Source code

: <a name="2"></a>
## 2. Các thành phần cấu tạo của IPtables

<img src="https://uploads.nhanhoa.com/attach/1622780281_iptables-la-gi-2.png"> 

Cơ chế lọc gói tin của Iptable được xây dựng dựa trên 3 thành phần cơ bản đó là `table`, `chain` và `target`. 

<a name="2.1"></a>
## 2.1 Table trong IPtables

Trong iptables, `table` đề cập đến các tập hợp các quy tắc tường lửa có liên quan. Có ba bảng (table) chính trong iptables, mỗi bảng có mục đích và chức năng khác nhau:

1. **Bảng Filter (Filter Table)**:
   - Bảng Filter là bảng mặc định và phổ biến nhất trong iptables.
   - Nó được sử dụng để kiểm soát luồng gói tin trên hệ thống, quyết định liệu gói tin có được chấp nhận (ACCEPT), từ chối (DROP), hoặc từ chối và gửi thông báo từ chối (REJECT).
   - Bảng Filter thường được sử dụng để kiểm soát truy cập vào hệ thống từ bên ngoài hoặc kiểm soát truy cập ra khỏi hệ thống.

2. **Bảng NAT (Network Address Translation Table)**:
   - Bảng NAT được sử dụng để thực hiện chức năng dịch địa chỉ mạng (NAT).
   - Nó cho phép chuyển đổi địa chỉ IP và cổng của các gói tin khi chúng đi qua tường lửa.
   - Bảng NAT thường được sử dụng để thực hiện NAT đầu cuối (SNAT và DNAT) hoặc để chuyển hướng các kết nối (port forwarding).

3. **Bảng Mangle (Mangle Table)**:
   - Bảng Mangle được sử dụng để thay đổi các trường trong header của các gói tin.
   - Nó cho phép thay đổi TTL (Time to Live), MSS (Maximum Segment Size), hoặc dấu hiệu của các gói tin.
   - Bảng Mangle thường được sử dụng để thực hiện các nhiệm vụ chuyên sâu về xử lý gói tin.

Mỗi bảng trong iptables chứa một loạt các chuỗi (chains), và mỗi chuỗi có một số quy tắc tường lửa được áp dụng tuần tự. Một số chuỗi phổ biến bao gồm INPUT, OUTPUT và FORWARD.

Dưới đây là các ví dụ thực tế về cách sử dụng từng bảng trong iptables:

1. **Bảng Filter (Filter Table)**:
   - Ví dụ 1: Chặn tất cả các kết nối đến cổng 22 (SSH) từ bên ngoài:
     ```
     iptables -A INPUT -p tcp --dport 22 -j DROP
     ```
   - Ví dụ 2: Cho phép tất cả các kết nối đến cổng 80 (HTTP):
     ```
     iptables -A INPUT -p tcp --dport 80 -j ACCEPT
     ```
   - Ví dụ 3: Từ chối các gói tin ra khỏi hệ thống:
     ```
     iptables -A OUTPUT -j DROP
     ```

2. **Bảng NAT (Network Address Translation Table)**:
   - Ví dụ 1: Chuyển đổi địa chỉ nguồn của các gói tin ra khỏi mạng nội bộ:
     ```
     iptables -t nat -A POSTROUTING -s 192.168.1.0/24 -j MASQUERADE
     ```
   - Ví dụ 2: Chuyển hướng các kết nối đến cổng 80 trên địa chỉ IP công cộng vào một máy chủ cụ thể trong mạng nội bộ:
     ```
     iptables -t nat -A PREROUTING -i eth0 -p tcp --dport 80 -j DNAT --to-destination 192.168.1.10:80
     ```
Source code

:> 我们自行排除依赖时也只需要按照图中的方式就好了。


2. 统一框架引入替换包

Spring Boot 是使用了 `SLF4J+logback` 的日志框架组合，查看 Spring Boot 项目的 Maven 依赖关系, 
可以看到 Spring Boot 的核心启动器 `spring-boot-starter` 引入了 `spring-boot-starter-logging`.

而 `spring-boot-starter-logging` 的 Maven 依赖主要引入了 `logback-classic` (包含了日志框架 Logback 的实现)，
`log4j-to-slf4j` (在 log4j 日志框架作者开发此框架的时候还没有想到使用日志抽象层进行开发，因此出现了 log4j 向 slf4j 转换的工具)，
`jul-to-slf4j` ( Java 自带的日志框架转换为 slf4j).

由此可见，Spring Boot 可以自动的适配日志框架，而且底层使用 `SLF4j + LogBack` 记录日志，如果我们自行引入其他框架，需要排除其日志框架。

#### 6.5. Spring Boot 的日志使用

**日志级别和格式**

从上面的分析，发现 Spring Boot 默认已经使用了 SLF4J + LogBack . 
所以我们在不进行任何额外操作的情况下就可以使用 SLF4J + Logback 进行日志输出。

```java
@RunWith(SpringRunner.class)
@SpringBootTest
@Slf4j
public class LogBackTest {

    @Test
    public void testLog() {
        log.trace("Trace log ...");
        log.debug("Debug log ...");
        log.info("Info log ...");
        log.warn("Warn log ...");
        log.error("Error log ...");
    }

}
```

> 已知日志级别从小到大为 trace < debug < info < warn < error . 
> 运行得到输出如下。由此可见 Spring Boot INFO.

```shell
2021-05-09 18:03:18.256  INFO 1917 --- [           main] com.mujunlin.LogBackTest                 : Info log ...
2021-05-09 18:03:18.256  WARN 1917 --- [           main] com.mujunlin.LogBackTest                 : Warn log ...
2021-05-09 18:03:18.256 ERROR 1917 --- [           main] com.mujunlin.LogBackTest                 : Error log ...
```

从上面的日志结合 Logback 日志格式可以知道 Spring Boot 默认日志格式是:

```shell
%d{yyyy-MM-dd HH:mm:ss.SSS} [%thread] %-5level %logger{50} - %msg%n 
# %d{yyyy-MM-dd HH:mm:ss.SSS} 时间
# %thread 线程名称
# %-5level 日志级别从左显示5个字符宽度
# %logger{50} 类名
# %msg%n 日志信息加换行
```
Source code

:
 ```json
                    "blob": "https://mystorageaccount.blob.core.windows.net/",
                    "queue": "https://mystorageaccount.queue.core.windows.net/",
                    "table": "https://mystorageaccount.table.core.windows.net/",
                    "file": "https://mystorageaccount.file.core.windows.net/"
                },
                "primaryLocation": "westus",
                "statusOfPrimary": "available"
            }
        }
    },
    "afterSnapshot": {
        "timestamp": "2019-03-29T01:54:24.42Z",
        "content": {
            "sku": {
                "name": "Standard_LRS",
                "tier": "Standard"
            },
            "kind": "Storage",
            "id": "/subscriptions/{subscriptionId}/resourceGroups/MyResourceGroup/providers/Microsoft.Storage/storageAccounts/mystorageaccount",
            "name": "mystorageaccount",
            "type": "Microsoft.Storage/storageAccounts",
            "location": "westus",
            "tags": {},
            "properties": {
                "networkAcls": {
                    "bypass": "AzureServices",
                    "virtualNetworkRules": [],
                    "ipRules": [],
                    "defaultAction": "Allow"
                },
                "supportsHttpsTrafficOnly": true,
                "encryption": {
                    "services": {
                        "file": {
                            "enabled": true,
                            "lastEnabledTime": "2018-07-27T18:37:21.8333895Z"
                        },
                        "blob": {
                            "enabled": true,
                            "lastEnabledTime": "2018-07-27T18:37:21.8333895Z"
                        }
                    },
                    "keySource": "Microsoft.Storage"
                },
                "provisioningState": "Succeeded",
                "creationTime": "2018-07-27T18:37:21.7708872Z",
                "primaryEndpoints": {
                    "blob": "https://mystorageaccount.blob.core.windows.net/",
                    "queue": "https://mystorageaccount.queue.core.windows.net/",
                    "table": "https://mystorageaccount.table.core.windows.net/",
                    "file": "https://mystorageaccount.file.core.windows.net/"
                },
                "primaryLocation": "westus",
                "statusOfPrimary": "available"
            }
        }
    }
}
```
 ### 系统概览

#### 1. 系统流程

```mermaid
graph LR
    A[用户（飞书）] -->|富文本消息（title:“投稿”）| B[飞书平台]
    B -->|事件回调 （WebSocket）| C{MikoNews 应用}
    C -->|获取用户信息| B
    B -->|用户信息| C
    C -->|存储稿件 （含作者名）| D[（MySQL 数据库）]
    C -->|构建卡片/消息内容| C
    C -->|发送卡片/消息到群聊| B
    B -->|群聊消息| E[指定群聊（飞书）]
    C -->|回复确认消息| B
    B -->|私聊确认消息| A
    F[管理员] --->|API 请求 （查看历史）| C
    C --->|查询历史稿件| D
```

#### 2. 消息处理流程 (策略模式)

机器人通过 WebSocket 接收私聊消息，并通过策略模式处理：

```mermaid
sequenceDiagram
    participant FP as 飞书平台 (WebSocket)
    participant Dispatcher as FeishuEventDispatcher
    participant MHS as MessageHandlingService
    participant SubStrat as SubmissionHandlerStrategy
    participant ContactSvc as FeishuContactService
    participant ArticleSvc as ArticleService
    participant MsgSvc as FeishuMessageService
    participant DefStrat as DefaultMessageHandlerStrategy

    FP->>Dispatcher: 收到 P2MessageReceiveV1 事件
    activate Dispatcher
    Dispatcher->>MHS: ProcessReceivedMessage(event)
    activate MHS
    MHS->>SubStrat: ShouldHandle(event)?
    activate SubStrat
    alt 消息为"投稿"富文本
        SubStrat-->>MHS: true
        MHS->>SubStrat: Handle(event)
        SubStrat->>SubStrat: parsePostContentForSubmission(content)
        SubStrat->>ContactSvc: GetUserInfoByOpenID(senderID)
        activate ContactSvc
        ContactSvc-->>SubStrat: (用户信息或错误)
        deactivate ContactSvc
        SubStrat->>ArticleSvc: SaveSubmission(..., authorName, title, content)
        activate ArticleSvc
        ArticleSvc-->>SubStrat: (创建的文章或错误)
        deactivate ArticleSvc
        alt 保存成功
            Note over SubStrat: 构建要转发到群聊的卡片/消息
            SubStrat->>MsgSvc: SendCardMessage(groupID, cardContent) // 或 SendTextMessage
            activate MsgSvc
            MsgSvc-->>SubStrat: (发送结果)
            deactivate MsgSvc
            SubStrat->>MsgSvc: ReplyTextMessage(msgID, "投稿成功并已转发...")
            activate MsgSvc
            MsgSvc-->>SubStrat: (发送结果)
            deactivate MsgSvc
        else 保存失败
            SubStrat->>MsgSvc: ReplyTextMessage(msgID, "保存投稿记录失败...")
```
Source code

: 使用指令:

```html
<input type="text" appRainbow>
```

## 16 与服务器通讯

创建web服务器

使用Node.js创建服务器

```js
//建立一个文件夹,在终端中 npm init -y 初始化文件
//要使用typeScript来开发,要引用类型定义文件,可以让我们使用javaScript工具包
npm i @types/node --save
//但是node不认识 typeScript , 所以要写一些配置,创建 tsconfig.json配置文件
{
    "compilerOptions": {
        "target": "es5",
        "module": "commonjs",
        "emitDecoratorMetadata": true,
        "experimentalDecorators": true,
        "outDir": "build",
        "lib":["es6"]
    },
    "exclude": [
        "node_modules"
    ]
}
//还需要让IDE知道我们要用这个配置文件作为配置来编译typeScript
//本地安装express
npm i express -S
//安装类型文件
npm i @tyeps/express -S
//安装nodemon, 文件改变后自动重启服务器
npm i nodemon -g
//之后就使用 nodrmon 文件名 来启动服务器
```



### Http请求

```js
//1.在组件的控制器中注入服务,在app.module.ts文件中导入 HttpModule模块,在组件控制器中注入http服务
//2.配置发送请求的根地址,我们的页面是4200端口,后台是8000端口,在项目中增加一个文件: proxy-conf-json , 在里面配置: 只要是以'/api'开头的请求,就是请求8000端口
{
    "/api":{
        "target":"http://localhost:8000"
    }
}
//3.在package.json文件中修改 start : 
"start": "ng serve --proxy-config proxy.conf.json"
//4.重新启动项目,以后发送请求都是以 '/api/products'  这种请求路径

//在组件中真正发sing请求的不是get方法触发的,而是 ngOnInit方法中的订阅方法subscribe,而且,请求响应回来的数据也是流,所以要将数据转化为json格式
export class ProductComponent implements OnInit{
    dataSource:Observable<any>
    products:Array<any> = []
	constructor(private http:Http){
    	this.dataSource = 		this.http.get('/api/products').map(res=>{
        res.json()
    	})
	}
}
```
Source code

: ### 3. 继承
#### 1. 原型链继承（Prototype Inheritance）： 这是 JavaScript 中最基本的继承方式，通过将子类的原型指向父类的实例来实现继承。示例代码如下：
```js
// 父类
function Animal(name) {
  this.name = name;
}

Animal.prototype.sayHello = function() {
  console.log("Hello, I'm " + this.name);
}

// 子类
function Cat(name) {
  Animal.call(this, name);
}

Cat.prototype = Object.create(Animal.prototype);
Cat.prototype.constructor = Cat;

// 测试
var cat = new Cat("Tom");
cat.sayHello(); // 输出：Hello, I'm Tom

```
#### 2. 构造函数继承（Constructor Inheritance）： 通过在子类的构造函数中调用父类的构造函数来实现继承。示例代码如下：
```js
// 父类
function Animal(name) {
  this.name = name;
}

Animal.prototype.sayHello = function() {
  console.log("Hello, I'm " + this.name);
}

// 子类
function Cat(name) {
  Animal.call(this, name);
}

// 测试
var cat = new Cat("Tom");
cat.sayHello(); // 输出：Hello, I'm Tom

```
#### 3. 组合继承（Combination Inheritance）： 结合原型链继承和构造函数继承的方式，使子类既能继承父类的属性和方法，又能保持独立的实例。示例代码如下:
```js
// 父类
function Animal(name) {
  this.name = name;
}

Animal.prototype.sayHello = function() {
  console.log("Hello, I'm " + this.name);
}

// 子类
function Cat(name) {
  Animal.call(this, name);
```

***

Give the number of lines in the listing that hold the string "proxy", and supply nothing further.

● Output of the exercise
2